Butir tugas 1:
Jawablah pertanyaan berikut berdasarkan teks bacaan tentang profesi dubber.
(a) Sudah berapa tahun profesi dubber dijalani?
(b) Apa saja yang membuatnya terbawa perasaan saat mengisi suara serial Mohabbatein?
(c) Untuk apa dubbing pada awalnya dilakukan?
Butir tugas 2:
Lanjutkan teks bacaan tentang profesi dubber mulai dari bagian akhirnya.

Teks bacaan:
==============================
Ia juga mengaku bahwa belakangan ini terbawa perasaan serial Mohabbatein karena terpengaruh oleh efek musik, dialog yang sangat bagus, dan juga akting dari pemain aslinya.
"Di situ ceritanya anaknya hilang diduga meninggal. Kita harus bisa masuk ke karakternya dan akhirnya malah kebawa. Ketika dialognya keren banget ditambah musik dan mimik aktornya, udah deh (bisa sampai menangis)," lanjutnya.
Sudah 19 tahun menjalani profesi sebagai dubber pasti bukan tanpa alasan. Selain terlanjur jatuh cinta, dubbing adalah dunianya.
"Awalnya hanya untuk kegiatan tambahan dan ekstra uang untuk jajan aja. Tapi seiring waktu dan kegigihan akhirnya mindset saya berubah. Kini jadi profesi, dubber adalah segalanya," kata Mahin yang berhasil hidup mandiri sejak kuliah hingga kini beranak istri.
==============================
Bahan sumber:

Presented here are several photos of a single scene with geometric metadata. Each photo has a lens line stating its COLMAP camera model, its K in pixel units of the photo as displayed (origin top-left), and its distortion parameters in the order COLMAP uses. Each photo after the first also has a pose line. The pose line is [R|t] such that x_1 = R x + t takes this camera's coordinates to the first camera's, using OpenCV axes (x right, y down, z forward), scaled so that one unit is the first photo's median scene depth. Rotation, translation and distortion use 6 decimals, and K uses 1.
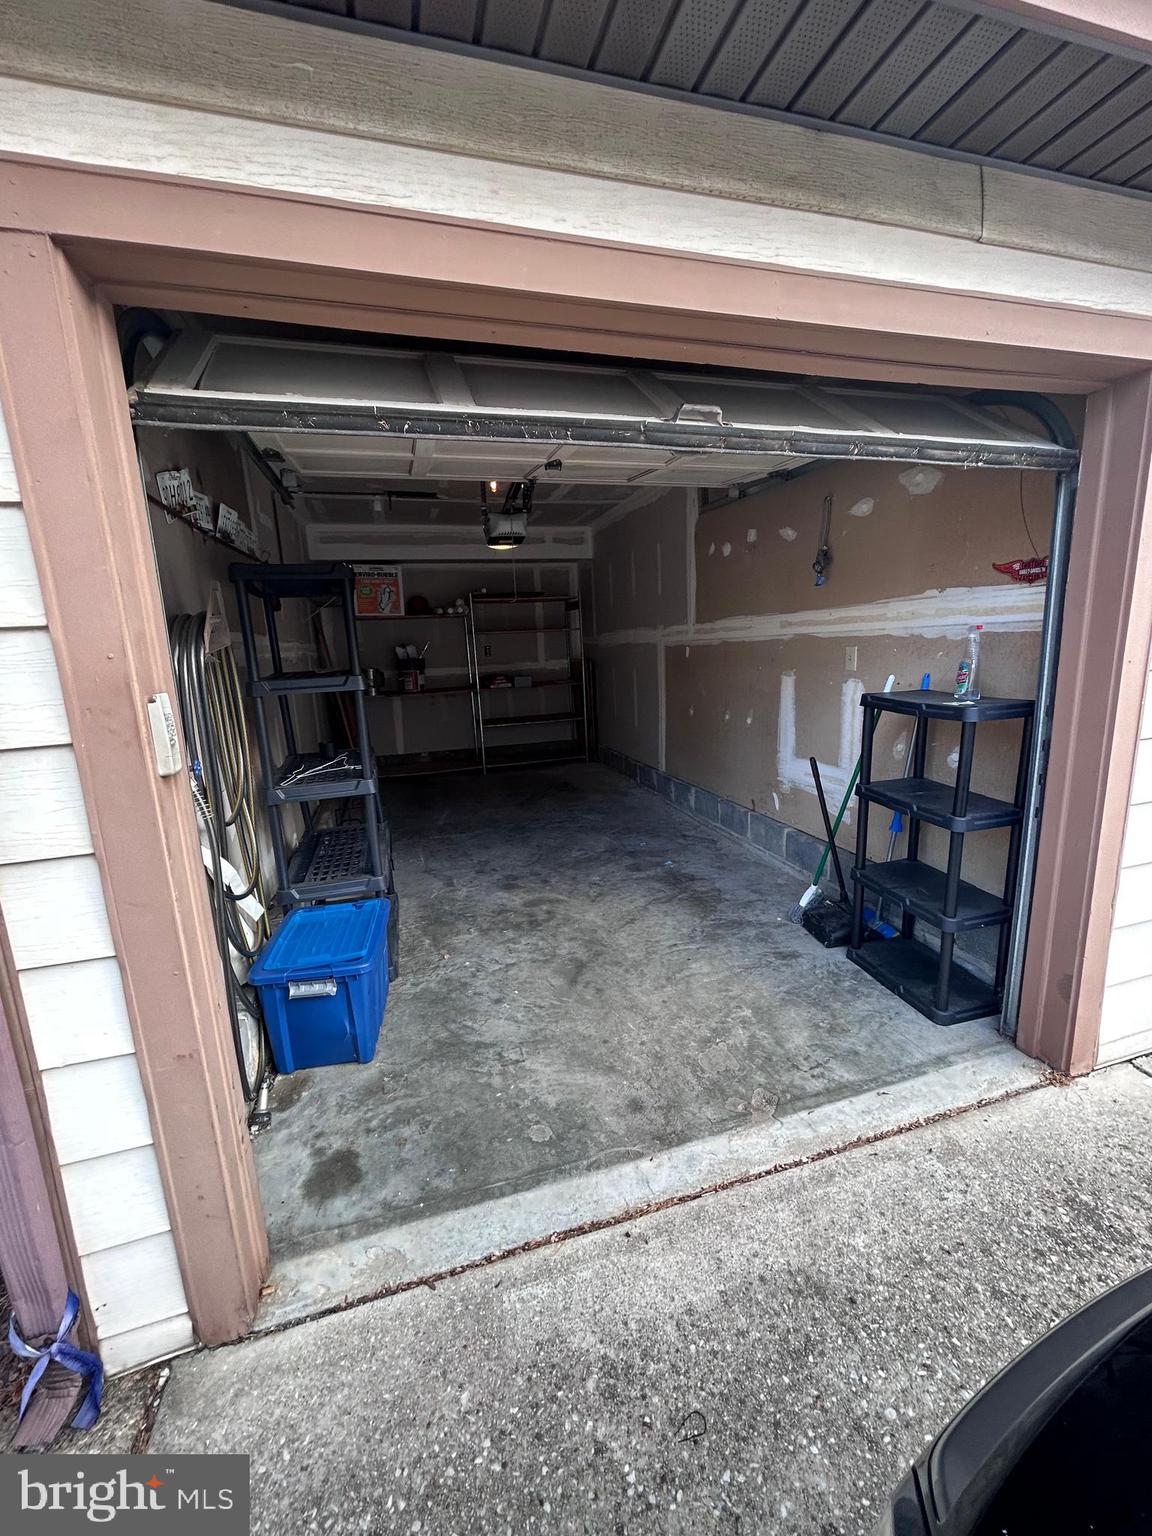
lens RADIAL K [[617.2, 0, 575.4], [0, 617.2, 767.0], [0, 0, 1]] dist [0.002035, 0.000330]
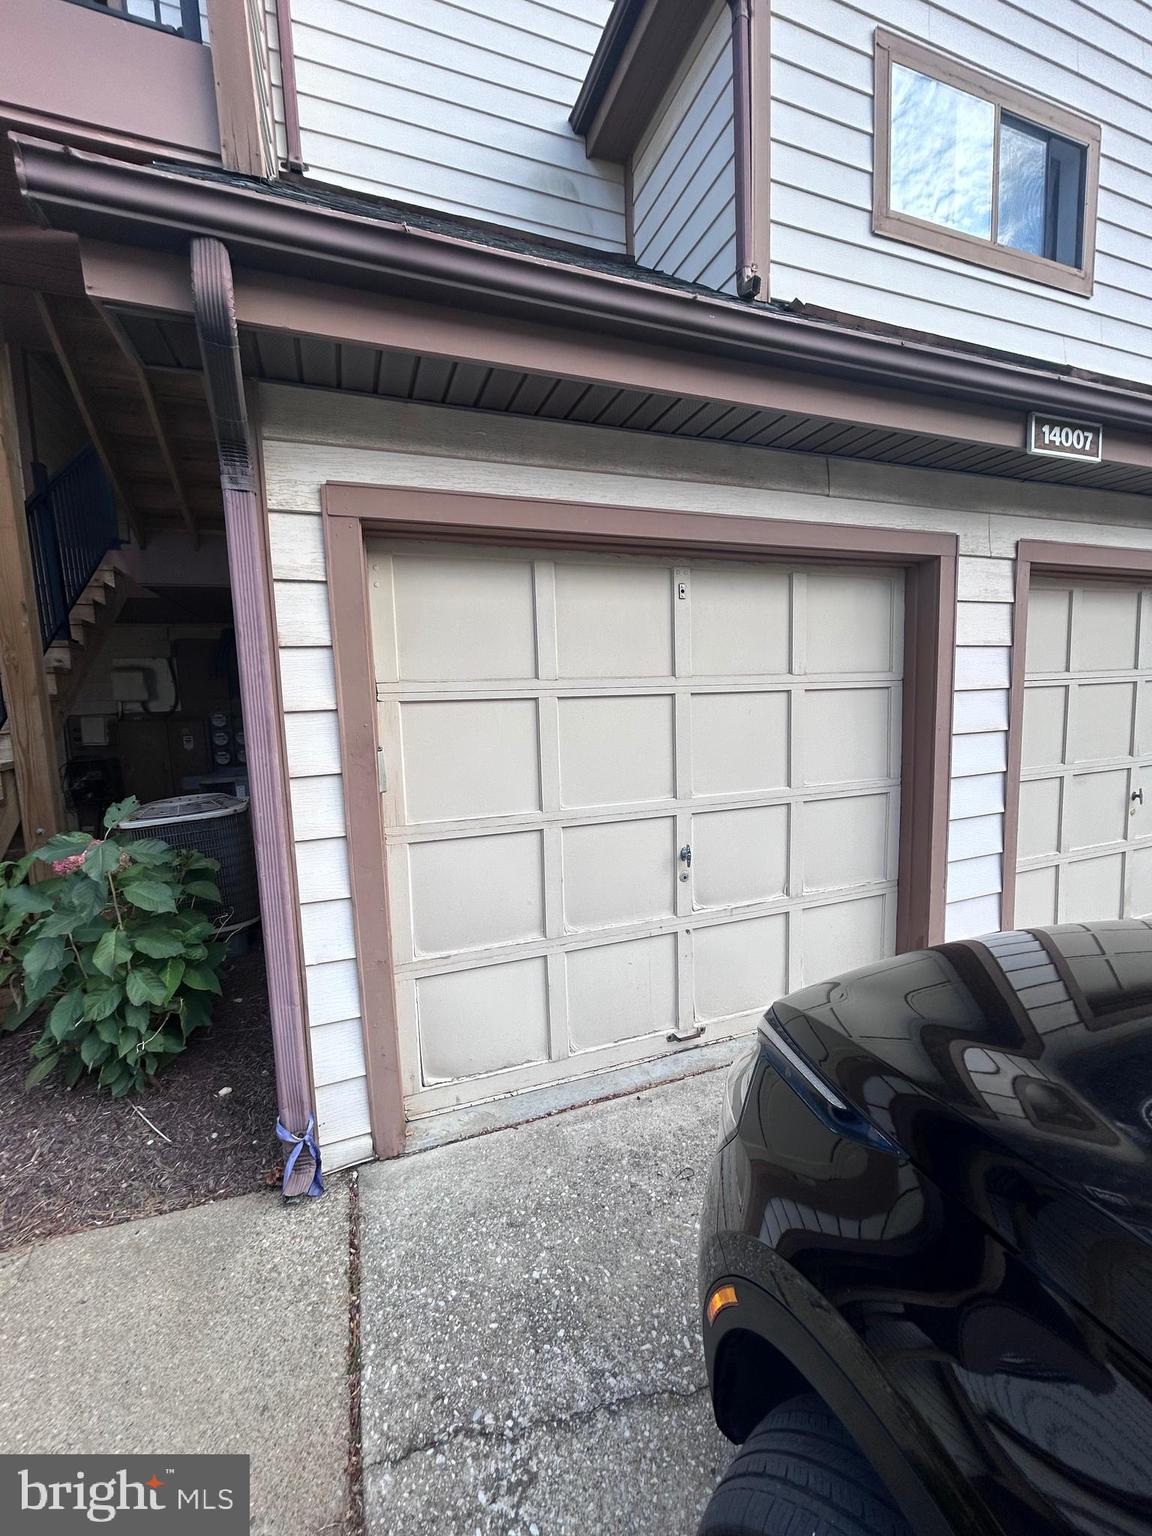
lens RADIAL K [[617.2, 0, 577.8], [0, 617.2, 765.8], [0, 0, 1]] dist [0.002035, 0.000330]
pose [[0.997240, 0.002875, 0.074194, -0.217655], [0.004128, 0.995558, -0.094062, 0.095394], [-0.074135, 0.094108, 0.992798, -0.707157]]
==============================
Jawaban tertulis 1:
(a) Profesi dubber sudah dijalani selama 19 tahun.
(b) Ia terbawa perasaan karena efek musik, dialog yang sangat bagus, dan akting dari pemain aslinya.
(c) Awalnya dubbing hanya menjadi kegiatan tambahan dan sumber uang ekstra untuk jajan.

Jawaban tertulis 2:
***
Kuswayanti Woro Dewi
Jika Anda pecinta drama Turki yang sempat ngetren di Indonesia pada tahun 2016 lalu, Anda mungkin tak asing lagi jika mendengar suara wanita yang satu ini. Sapaan akrabnya tak sepanjang nama aslinya. Dia Way, pengisi suara wanita dari drama Turki terkenal Efsun dan Bahar. Ya, Way adalah sosok di balik karakter Efsun yang cerewet dan nakal itu.
Tapi tak hanya itu saja, Way saat ini aktif menjadi pengisi suara serial animasi India yang sedang digandrungi anak-anak, Shiva judulnya. Ia berperan sebagai Shiva yang merupakan remaja tanggung laki-laki. Suara Way rupanya bukan cuma pas untuk peran antagonis dan anak kecil saja, ia juga sering melakoni karakter nenek, seperti pada serial India fenomenal, Uttaran. Menjadi protagonis pun pernah, saat Way didapuk sebagai pengisi suara Anjali di film Kuch Kuch Hota Hai, Jang Geum di Drama Korea Jewel in the Palace, dan masih banyak lagi peran lainnya.
Ragam karakter suara yang dimainkannya bukan didapat dengan cara yang instan. Way sudah masuk ke dunia dubbing sejak tahun 1995 atau sekitar 22 tahun lamanya. Tentu perjalanannya pun tak sesingkat film berdurasi dua jam.
Awal kisahnya sebagai dubber dimulai saat kuliah. Bersama enam orang temannya, Way ikut casting untuk pengisi suara. Tapi anehnya, hanya dia yang diterima. Aktivitas itu pun dilakukannya sebagai sambilan di tengah kesibukan kuliah.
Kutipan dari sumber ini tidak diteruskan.